Synodality as a Global Strategy

The Cardinal framed “synodality”-the process of listening, consultation, and collective discernment-as the practical application of these principles within the Church’s own governance. By adopting a synodal approach, he argued, the Church can engage with the “building site of history” without fear, acting as a critical voice in the governance of global technology while examining how its own dioceses, schools, and charities use data and automation.

In this vision, synodality becomes not only a spiritual method but also an institutional strategy: local churches collect experiences from the ground, episcopal conferences consolidate them, and the Holy See translates those concerns into moral criteria that can be brought into dialogue with governments, international bodies, and standard-setting organizations. That iterative process, Brislin suggested, enables the Church to accompany rapid technological change rather than merely react to it.
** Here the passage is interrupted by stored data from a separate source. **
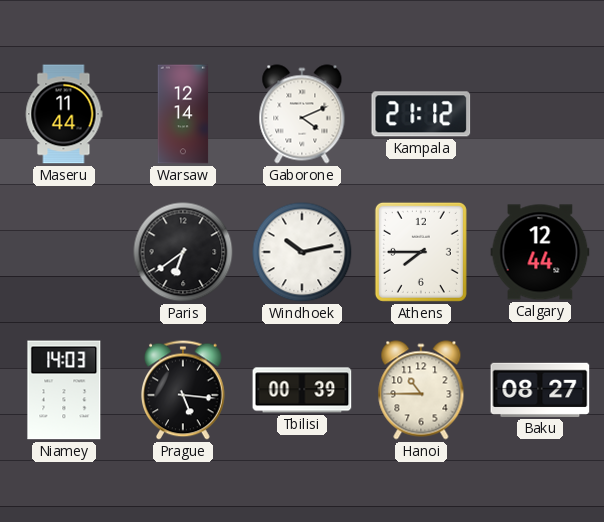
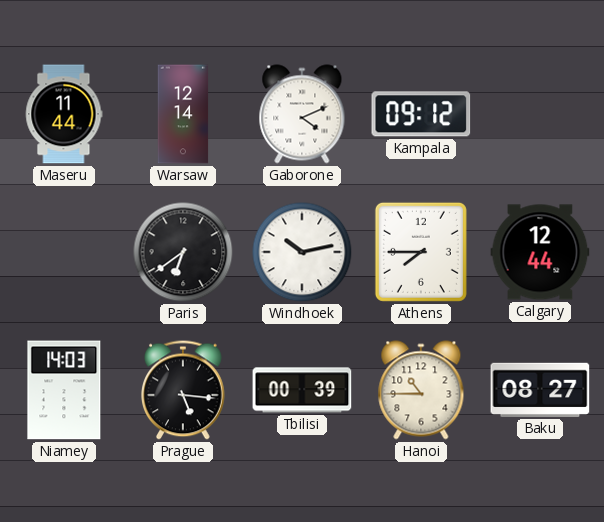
Kampala: 21:12 -> 09:12
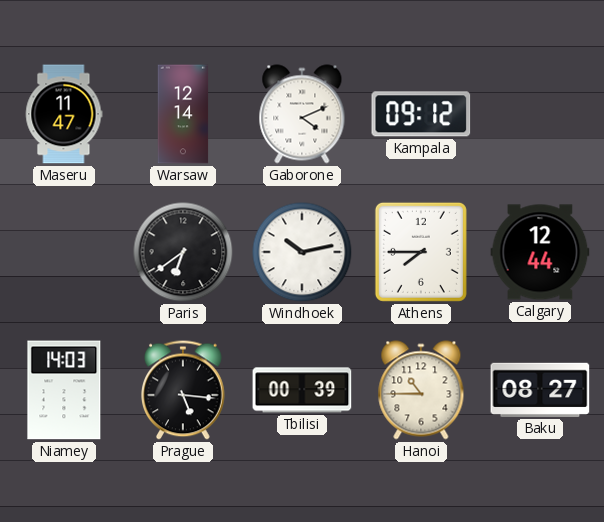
Maseru: 11:44 -> 11:47
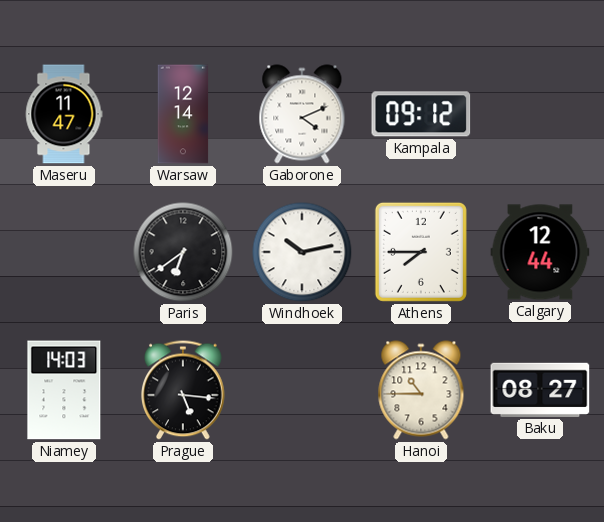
Tbilisi: 00:39 -> none
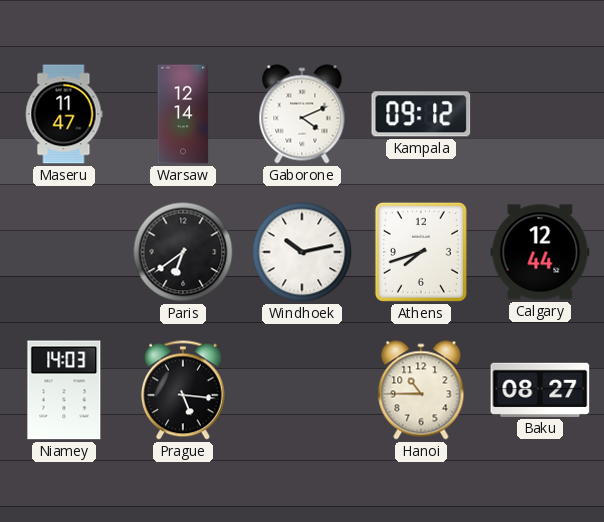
Athens: 7:45 -> 7:42
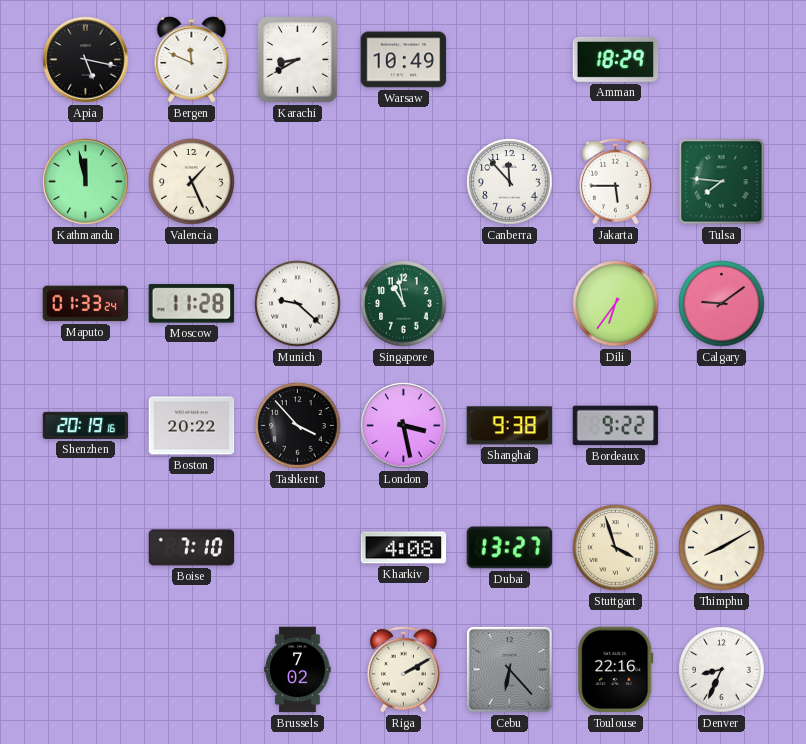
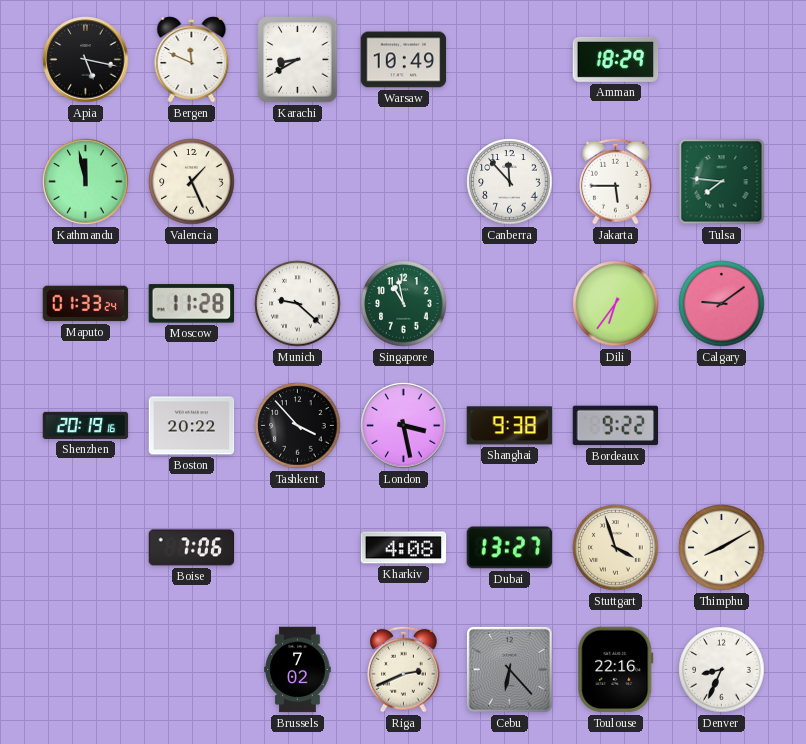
Boise: 7:10 -> 7:06
Riga: 2:10 -> 2:41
In the closing of his address, Cardinal Brislin linked these efforts to the theological virtues of faith, charity, and hope. He stated that faith recognizes God’s mercy in history, even in moments of disruption; charity finds its source in the Eucharist and must inform how technologies treat the most vulnerable; and hope sustains the “building of the civilization of love,” including in digital spaces where polarization and manipulation often dominate.

He concluded that Magnifica humanitas assigns the Church a specific mandate: to confront the struggles of contemporary history through a synodal approach rooted in these virtues and focused exclusively on serving the human person, while remaining attentive to emerging norms such as the UN Secretary-General’s proposed Global Digital Compact, which seeks to orient digital cooperation toward human rights and shared prosperity.

The Extraordinary Consistory continues its deliberations on the implementation of the encyclical’s directives across various dioceses worldwide, with Vatican officials indicating that subsequent sessions will explore concrete guidelines for Catholic institutions that design, deploy, or rely on artificial intelligence systems.